## ASSIGNED TASK
Copy each line of the records that contains the word "below".
::::::::::
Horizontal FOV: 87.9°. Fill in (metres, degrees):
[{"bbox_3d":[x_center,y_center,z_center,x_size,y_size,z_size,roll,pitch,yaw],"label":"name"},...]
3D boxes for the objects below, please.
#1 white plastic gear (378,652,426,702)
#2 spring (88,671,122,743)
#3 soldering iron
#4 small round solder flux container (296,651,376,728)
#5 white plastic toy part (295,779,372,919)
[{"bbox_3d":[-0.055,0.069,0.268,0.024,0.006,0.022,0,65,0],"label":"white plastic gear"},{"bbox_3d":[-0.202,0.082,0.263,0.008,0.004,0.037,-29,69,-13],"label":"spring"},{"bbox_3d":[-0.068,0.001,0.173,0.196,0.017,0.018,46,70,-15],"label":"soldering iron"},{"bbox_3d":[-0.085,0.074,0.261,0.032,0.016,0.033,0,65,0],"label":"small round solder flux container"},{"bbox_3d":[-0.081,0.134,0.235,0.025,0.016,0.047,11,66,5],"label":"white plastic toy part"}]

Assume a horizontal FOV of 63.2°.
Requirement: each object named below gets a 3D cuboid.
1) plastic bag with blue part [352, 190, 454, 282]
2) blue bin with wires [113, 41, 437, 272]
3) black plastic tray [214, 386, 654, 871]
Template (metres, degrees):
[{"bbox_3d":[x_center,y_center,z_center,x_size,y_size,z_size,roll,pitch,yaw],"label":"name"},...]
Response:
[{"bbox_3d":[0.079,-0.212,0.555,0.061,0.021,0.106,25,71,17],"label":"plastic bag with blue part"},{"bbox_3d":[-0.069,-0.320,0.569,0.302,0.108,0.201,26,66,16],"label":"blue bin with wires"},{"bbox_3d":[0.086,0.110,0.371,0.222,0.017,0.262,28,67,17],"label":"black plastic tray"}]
::::::::::
## TASK SOLUTION
3D boxes for the objects below, please.
Requirement: each object named below gets a 3D cuboid.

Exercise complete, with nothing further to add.